> **ABOUT THIS EXERCISE**
The lines from the start of the listing through the line containing "is a micrograph" should be printed exactly, and no other lines should be printed.

> **MATERIAL SHOWN**
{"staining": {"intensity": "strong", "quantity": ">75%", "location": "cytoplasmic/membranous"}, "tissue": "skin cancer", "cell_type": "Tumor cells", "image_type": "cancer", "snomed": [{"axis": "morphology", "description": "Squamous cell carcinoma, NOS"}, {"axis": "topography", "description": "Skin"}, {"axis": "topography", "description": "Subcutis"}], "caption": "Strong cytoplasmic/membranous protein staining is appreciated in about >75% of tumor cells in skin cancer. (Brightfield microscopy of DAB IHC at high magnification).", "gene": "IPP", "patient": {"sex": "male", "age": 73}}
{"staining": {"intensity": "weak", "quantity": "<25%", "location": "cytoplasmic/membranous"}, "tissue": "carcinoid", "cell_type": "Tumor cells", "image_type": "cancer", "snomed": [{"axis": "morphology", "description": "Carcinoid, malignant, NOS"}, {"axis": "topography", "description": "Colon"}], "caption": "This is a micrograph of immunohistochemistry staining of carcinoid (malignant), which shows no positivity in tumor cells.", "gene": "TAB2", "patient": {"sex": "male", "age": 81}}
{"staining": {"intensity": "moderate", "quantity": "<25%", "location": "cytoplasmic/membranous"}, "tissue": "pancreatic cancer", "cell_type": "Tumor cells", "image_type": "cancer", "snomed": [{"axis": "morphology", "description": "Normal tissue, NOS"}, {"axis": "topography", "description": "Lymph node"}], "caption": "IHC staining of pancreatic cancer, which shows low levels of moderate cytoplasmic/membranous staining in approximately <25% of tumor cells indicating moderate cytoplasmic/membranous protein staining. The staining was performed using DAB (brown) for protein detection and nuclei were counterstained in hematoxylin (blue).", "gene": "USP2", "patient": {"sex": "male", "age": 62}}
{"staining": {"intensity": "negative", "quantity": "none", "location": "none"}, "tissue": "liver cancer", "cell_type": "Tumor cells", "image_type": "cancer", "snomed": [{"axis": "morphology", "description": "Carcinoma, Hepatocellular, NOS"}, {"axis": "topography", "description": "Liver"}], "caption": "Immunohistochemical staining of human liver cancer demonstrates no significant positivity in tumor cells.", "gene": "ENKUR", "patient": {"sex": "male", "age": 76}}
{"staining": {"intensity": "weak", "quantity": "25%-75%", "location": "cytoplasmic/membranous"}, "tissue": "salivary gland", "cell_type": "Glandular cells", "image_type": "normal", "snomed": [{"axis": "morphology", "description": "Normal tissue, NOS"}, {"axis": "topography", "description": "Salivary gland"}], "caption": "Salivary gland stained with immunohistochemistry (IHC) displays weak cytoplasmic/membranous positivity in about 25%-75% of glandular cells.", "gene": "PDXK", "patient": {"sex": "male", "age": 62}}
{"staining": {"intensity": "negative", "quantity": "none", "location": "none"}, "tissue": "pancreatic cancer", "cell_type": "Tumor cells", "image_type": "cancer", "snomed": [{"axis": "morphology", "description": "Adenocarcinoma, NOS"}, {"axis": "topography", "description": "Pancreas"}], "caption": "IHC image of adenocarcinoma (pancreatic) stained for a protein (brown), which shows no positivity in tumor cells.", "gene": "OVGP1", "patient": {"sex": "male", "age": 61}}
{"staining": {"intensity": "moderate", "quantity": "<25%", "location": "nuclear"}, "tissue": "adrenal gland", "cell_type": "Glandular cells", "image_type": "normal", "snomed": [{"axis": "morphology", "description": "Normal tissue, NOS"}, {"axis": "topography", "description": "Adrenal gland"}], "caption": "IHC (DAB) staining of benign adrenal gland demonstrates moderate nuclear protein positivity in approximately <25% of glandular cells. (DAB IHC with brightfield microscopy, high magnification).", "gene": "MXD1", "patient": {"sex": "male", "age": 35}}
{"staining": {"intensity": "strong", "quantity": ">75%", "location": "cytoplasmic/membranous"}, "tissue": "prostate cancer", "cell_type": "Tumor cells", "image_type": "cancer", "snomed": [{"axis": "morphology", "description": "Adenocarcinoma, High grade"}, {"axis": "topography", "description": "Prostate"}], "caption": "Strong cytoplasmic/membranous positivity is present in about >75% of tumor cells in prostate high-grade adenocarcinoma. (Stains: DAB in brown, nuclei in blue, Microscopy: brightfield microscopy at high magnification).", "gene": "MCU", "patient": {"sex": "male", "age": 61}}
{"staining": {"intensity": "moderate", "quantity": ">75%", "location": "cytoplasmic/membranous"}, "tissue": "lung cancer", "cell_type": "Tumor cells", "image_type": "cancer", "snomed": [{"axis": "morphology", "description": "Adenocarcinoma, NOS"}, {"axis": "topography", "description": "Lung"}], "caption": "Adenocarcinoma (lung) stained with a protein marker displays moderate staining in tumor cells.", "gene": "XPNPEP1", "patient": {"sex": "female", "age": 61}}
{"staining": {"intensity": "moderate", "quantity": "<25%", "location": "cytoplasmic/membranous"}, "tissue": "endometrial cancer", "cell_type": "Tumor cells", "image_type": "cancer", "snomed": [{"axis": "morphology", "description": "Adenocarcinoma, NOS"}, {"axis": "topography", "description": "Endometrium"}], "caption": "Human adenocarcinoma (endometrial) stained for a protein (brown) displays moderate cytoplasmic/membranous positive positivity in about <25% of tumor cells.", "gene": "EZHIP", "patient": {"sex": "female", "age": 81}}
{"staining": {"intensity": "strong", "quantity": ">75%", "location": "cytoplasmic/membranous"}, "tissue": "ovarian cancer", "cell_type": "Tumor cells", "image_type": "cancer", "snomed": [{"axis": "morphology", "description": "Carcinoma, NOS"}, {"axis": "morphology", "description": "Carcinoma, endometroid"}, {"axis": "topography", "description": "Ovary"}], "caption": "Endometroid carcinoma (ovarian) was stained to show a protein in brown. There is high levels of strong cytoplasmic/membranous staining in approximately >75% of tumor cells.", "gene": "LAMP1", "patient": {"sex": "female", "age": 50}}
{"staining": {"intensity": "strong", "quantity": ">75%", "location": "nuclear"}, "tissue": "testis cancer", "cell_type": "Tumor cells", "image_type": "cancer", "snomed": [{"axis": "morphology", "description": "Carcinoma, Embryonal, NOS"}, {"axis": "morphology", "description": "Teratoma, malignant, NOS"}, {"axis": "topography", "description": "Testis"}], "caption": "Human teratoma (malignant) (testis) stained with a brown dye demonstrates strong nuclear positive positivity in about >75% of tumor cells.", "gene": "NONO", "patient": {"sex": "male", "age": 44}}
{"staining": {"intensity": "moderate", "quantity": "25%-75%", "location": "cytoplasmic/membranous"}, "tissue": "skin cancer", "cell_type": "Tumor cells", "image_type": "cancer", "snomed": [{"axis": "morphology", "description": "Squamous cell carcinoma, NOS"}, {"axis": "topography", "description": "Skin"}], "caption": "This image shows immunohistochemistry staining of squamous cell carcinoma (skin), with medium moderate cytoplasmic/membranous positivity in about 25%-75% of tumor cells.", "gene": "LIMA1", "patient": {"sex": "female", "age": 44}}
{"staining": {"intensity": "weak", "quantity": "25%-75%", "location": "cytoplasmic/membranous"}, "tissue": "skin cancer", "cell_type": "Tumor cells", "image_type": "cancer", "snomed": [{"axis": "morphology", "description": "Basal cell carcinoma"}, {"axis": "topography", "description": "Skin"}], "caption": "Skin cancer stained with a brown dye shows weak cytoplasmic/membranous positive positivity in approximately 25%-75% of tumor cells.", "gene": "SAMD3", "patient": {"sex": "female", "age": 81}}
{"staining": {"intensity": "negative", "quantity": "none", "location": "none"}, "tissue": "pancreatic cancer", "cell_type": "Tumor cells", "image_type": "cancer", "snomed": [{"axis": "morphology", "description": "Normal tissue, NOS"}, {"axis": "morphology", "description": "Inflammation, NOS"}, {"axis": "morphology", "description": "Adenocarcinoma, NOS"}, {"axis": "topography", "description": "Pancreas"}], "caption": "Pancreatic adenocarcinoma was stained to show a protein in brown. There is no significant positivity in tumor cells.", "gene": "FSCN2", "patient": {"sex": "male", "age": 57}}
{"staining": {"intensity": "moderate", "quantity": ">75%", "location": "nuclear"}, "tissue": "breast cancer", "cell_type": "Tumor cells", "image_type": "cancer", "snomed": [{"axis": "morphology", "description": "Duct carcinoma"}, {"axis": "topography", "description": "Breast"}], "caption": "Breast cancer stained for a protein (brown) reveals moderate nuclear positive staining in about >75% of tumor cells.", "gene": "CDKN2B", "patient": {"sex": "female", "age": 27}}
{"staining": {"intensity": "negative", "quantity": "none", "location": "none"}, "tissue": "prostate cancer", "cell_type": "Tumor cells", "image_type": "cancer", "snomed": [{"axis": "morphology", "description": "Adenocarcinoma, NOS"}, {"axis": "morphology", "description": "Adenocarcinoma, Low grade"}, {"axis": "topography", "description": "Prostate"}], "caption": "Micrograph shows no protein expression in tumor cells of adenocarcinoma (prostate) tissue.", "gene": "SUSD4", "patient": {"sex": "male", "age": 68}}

> **TASK OUTPUT**
{"staining": {"intensity": "strong", "quantity": ">75%", "location": "cytoplasmic/membranous"}, "tissue": "skin cancer", "cell_type": "Tumor cells", "image_type": "cancer", "snomed": [{"axis": "morphology", "description": "Squamous cell carcinoma, NOS"}, {"axis": "topography", "description": "Skin"}, {"axis": "topography", "description": "Subcutis"}], "caption": "Strong cytoplasmic/membranous protein staining is appreciated in about >75% of tumor cells in skin cancer. (Brightfield microscopy of DAB IHC at high magnification).", "gene": "IPP", "patient": {"sex": "male", "age": 73}}
{"staining": {"intensity": "weak", "quantity": "<25%", "location": "cytoplasmic/membranous"}, "tissue": "carcinoid", "cell_type": "Tumor cells", "image_type": "cancer", "snomed": [{"axis": "morphology", "description": "Carcinoid, malignant, NOS"}, {"axis": "topography", "description": "Colon"}], "caption": "This is a micrograph of immunohistochemistry staining of carcinoid (malignant), which shows no positivity in tumor cells.", "gene": "TAB2", "patient": {"sex": "male", "age": 81}}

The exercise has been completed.